JG: It was just very relaxed. We didn't have a lot of money to make the film. And so we didn't really get to labor over things too much. You had to kind of keep it moving. We didn't get to do a ton of takes. And we didn't have a ton of time to rehearse. So there was something very easy and very freeing and fluid about the style in which it was made. But at the same time, Destin always had a very, very clear vision and was very much in control as a filmmaker. I think to be able to strike that balance of putting your stamp and putting your mark on something, which Destin clearly has done, and at the same time taking a step back and making sure that the actors have room to play. Because you get so many happy accidents that way and so many kind of naturalistic moments if you keep the heat low and the pressure off a little bit.

What kind of scripts are you usually looking for as an actor?

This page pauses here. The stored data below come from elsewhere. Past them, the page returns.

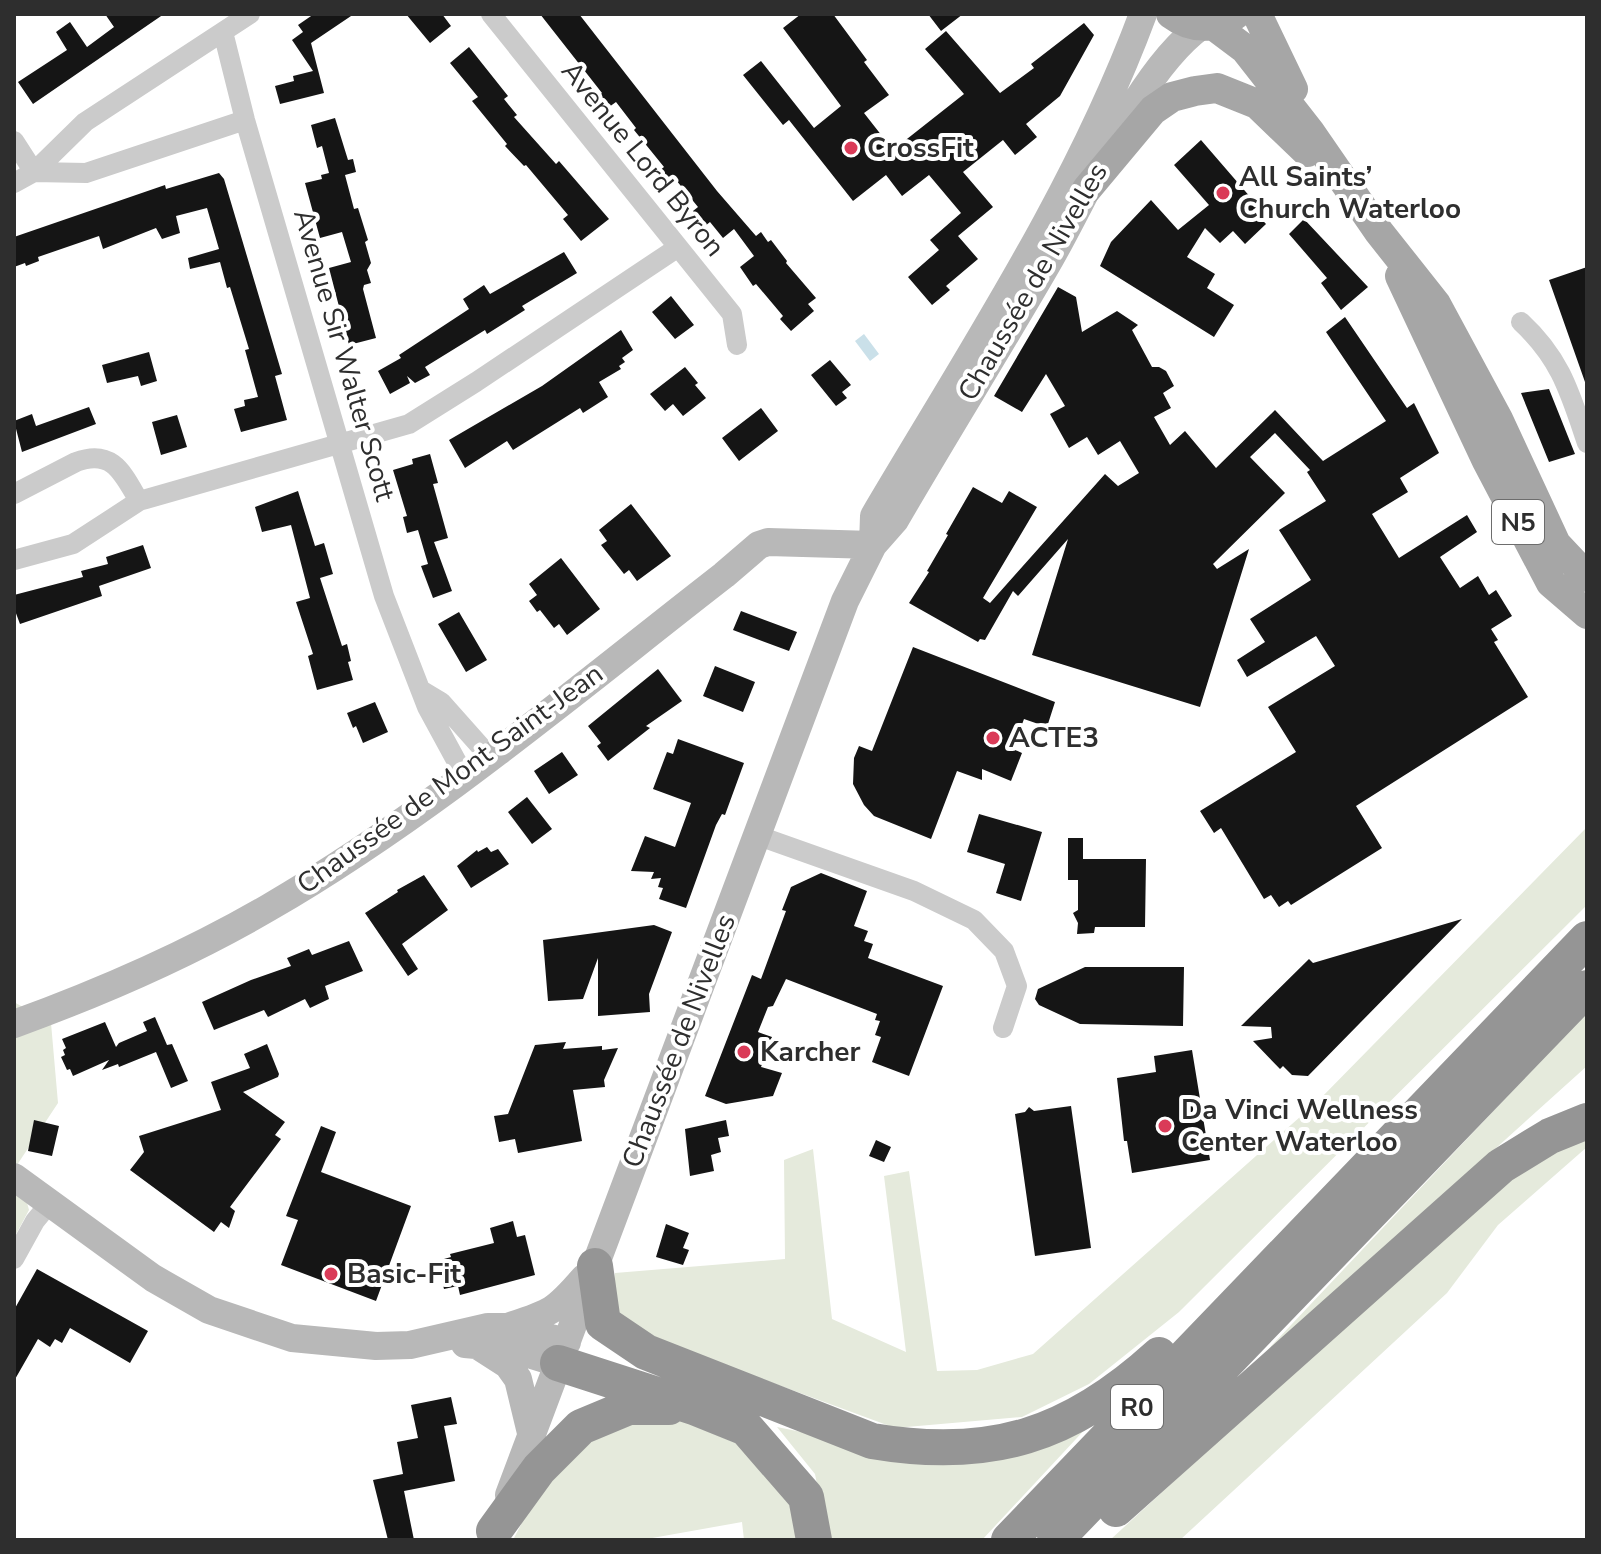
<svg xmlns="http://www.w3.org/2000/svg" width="1601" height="1554" font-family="'Nunito Sans',sans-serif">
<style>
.green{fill:#e5eadc}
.water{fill:#cae0e9}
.building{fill:#151515}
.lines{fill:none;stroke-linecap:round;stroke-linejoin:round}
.street{stroke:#cbcbcb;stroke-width:20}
.secondary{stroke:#b8b8b8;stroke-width:28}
.primary{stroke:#a6a6a6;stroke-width:30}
.highway{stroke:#959595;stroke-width:36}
.poi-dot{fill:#da3b58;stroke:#fff;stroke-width:3}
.labels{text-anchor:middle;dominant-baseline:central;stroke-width:8;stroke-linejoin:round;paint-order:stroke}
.shield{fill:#fff;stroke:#6d6d6d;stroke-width:2}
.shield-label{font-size:26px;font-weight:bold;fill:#2e2e2e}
.poi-label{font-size:28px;font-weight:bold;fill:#2e2e2e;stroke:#fff;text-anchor:start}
.street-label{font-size:28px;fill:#2e2e2e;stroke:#fff}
</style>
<rect width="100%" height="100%" fill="#fff"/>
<path class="green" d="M1587,827V905L1179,1312L1089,1384L1022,1417L895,1428L635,1332L612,1304L615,1273L785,1259L784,1160L813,1149L832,1319L906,1352L884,1176L909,1171L937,1371L977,1370L1033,1354L1318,1101Z
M14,1002L51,1023L58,1103L17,1165L29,1210L14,1238Z
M1587,1012V1066L1240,1379Z
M1587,1135V1147L1498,1225L1447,1293L1180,1540H1110L1516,1167Z
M661,1412L755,1451L790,1503L801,1540H744L742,1522L641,1540H513L555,1459L585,1430Z
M1089,1425L982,1540H828L815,1474L777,1427L939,1460Z"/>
<path class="water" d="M864,334L879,354L870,361L855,341Z"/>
<path class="building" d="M105,14H164L33,104L18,82L67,50L56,32L70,22L87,47L114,27Z
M314,14H354L311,43L324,93L280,104L275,86L294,81L293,76L313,71L292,40L303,32L298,25Z
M406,14H442L451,26L430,43Z
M540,14H579L717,191L756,236L761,232L768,242L771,240L787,261L786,263L816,298L808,304L814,311L791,331L780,319L783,316L756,284L753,286L740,267L754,256L734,229L723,238L710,222L705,226L693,211L698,207L676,180L670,184L659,171L664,167L634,130L636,128L616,102L609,107L599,95L602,93Z
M801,14H833L867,60L864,62L889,95L864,113L893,150L964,94L925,49L946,31L1000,93L1034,68L1031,64L1084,23L1094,35L1060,96L1026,124L1037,137L1015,155L1003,140L963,172L993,207L958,236L978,259L946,286L950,290L932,305L908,277L939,250L930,240L961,213L929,175L902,196L886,175L853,201L789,120L783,125L743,75L761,61L814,128L841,106L783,28Z
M928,14H963L941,31Z
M469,47L508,96L504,99L517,115L514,117L556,164L559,161L609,219L581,241L563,219L568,215L526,165L524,166L505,146L507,144L472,101L478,97L450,63Z
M335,118L348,160L353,159L356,172L345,175L354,209L358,208L368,240L365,242L371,263L367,270L371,283L364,285L363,289L376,338L349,345L329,268L351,262L342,232L320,238L305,183L322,179L321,175L329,173L322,146L317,148L311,125Z
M1201,140L1258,206L1253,210L1266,224L1245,244L1233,231L1220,243L1205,228L1187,257L1215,274L1207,288L1234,305L1214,337L1100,266L1111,242L1151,200L1178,230L1209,205L1174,165Z
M219,173L224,179L282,374L275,376L287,420L241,432L234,409L245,406L244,400L258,397L245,350L249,349L230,287L227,288L220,262L190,269L188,258L219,249L207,208L176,216L180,233L162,239L156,228L103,249L99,236L38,257L39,261L26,266L25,263L14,267V237L165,185L166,189Z
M1304,219L1368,287L1341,310L1321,283L1327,278L1289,234Z
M564,252L577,273L522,306L525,310L487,334L485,330L425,367L430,375L415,383L407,376L410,383L390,394L378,371L401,358L399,355L469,309L463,299L484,285L490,294Z
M1587,267V381L1585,382L1549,280Z
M1058,287L1076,297L1082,332L1117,311L1138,325L1132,330L1152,367H1159L1166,371L1174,386L1163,393L1171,408L1154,417L1170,445L1185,431L1216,468L1275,410L1323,461L1386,421L1326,332L1345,317L1407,408L1414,403L1439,453L1400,478L1408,492L1372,514L1399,558L1467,515L1477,532L1440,557L1460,588L1478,576L1489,595L1496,590L1512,616L1491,629L1498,640L1494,642L1528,697L1356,806L1382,848L1291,905L1288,901L1279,907L1271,895L1264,899L1221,828L1214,833L1200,811L1296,752L1268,707L1335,666L1316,636L1247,677L1237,660L1265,642L1250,619L1311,580L1279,530L1326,501L1307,472L1310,470L1275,433L1250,457L1285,493L1213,564L1217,569L1249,549L1200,707L1032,655L1068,539L1018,596L1013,591L985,640L980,639L978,642L909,603L929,572L927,571L948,535L946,534L973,487L1002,503L1009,491L1037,507L983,598L990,603L1105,474L1118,486L1139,473L1120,441L1098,455L1087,437L1069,448L1050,414L1065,406L1046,374L1022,412L994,396Z
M671,296L694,325L675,339L652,312Z
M621,330L633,350L622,358L625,362L619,366L621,369L599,382L608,397L583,413L580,408L513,450L507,441L465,468L449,440L542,386Z
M149,352L157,381L141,386L138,376L107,383L102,365Z
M830,360L851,385L842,392L847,398L836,406L811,375Z
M685,367L698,383L695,385L706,398L683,416L673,404L665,411L650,394Z
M1549,389L1575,454L1549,462L1521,393Z
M89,407L96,424L22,452L14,421L32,414L36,426Z
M761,408L778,431L739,461L722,438Z
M177,415L187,447L161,455L152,422Z
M430,454L438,483L433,484L448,538L434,542L452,591L433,598L421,566L428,564L418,530L407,533L403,517L407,516L393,470L413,464L412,459Z
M298,491L315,546L324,543L333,574L320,578L342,646L347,644L351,661L348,662L353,680L317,690L308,656L313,654L296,602L310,598L291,525L262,532L255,507Z
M631,504L671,556L637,581L629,570L624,574L601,545L607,541L599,530Z
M143,545L151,568L99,586L102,596L20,624L14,608V595L83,577L81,571L108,564L106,557Z
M561,558L600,609L567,635L559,624L554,628L540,610L537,612L529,601L537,595L529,584Z
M741,611L797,632L789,651L733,630Z
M459,612L487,660L466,672L438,624Z
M913,647L1055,702L1047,727L1024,719L1013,749L1022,753L1011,781L982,769V780L957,771L931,839L874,816L864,805L853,784L854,758L859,746L872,751Z
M715,666L755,682L743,712L703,696Z
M658,669L682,701L646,726L650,728L608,761L597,746L601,743L588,726Z
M375,702L388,732L363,743L356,726L353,728L347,713Z
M678,739L744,763L725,815L722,814L716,825L686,908L659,899L663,888L658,887L661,878L651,879L654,872L631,871L645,836L675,847L691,803L653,789L667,752L673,754Z
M562,752L578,775L549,794L534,771Z
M527,797L552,829L532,844L508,812Z
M979,814L1042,832L1021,901L996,893L1005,864L967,852Z
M1068,838H1083V859H1146L1145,927H1095L1094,933L1077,934L1078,923L1073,913L1078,910V880H1068Z
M487,847L491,852L498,849L509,864L471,888L457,866L477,850L478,852Z
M821,873L867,891L854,926L868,931L864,941L873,944L868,958L943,986L909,1076L872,1062L881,1037L875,1035L880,1021L875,1020L877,1014L786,979L773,1006L768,1007L758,1032L772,1037L761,1067L782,1073L773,1096L726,1104L705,1096L752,975L761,979L786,911L782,910L791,887Z
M424,875L448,910L402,944L418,969L408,976L365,913L398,892L397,890Z
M1462,919L1308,1076L1292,1075L1283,1066L1280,1069L1253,1041L1272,1038L1271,1027L1241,1026L1309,959L1313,963Z
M654,925L672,932L649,994L650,1012L598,1016V958L583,999L548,1001L543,940Z
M349,941L363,971L325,986L329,999L310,1008L305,999L268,1017L264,1010L214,1030L202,1002L251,980L291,966L287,958L309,949L312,955Z
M1085,967H1184L1183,1026L1080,1024L1039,1005L1035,999L1038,989Z
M155,1017L167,1045L172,1044L188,1081L171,1088L156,1052L119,1067L118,1064L102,1070L109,1060L73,1076L70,1069L67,1070L61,1057L65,1055L63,1050L66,1048L62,1039L105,1022L116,1047L119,1043L147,1031L143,1022Z
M566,1042L563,1049L602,1046V1050L618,1048L604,1080L605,1087L573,1090L582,1141L518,1153L515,1139L499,1142L494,1116L508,1114L535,1045Z
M267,1044L279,1074L278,1077L243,1092L285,1122L275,1135L281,1139L230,1207L235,1211L229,1228L221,1222L214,1232L130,1170L144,1152L139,1136L221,1110L211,1082L250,1068L244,1054Z
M1192,1050L1210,1160L1132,1173L1127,1141H1124L1117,1078L1156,1072L1154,1056Z
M1071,1106L1091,1248L1035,1256L1015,1114L1025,1112L1029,1107L1034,1111Z
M34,1120L59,1126L52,1156L28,1151Z
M726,1120L729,1136L718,1138L721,1152L711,1155L714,1171L690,1176L685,1129Z
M321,1126L336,1132L321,1172L411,1206L376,1301L281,1265L298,1220L286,1216Z
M876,1140L891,1147L884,1162L869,1156Z
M513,1221L517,1237L525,1235L535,1275L460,1295L458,1286L444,1289L437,1261L451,1257L450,1254L494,1243L490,1228Z
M666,1224L689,1233L683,1248L689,1250L683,1265L656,1257Z
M37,1269L148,1331L130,1363L70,1328L62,1343L55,1339L50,1347L38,1339L14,1381V1310Z
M451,1397L457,1424L444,1426L455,1481L404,1491L414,1540H388L373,1480L403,1474L397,1442L418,1438L411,1405Z"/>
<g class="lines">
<path class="street" d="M491,14L732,314L737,345
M223,32L245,120L384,596L427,707L464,775
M14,141L34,172L85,122L250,14
M14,183L34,172L86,173L245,120
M1521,322C1561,359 1570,393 1587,443
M14,494L76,462C113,448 123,474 139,501
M14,560L73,544L139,501L409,424L476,382L677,248
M421,690L441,702L489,756
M756,835L914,891L974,920L1004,951L1017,986L1003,1028
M14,1259L35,1221L49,1204"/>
<path class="secondary" d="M873,545L874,516C970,353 1077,192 1143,14
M14,1024C102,992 187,955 268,908C429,815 577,689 724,575L759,545L768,542L873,545
M14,1177L153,1278L209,1310L292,1338L376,1346L410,1345L488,1327H507L567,1342
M507,1327C550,1313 554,1313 584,1278
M465,1344L509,1348L558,1363
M480,1347L508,1365L518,1379L532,1437
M509,1495L845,601L873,545L895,520C946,432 1000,346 1050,259C1089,191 1139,71 1201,26"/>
<path class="primary" d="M1171,14C1191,29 1215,30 1236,14
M1257,14L1293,89
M1213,25L1245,49L1310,132L1379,232L1436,304L1498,419L1556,544L1587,577
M1087,189L1153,110L1172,97L1195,91L1217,88L1257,104L1307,152
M1400,276L1487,461L1551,583L1587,614"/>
<path class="highway" d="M595,1266L603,1323L646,1352L872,1441C990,1461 1070,1436 1159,1355
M558,1363L694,1407L746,1428L806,1497L814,1540
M1116,1509L1501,1166L1550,1136L1587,1121
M494,1531L539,1469L581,1427L629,1407H669
M1009,1540L1587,939
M1055,1540L1587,988"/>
</g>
<g class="poi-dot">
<circle cx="851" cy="148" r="8"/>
<circle cx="1223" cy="193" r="8"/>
<circle cx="993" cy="738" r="8"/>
<circle cx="744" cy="1052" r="8"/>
<circle cx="1165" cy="1126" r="8"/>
<circle cx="331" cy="1274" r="8"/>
</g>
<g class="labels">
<g class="shield">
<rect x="1492" y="500" width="52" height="44" rx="6"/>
<rect x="1111" y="1385" width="52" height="44" rx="6"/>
</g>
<g class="shield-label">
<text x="1518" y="522">N5</text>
<text x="1137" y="1407">R0</text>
</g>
<g class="poi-label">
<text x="867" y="148">CrossFit</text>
<text x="1239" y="177">All Saints’<tspan x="1239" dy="32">Church Waterloo</tspan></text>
<text x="1009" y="738">ACTE3</text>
<text x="760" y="1052">Karcher</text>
<text x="1181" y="1110">Da Vinci Wellness<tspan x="1181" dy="32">Center Waterloo</tspan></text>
<text x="347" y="1274">Basic-Fit</text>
</g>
<g class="street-label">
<text transform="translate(643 159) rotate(51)">Avenue Lord Byron</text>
<text transform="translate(1033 282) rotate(-60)">Chaussée de Nivelles</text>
<text transform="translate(344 355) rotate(74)">Avenue Sir Walter Scott</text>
<text transform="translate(450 779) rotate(-36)">Chaussée de Mont Saint-Jean</text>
<text transform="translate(679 1041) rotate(-69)">Chaussée de Nivelles</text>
</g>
</g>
<rect width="1601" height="1554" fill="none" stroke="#2e2e2e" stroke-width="32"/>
</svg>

JG: I never have any real sense of what I'm looking for. Mostly I look for something that I would want to see, that I think I would like. When I'm reading a script, if my imagination starts getting carried away and I start imagining the film coming to life and picturing it and thinking, regardless of my involvement, is this something that I would want to go to a movie theatre and see? That's a very important part for me. And within two to three pages of "Short Term 12," I wasn't even thinking so much about how it pertained to me as an actor considering taking on a role. I was just thinking that I love the story so much and thought I want to see this happen. If it gets me excited on that base level as a film lover, then chances are it's something I'm going to really want to be available to do as an actor. So I like to just read it and see what it has to offer and see if it inspires me or not.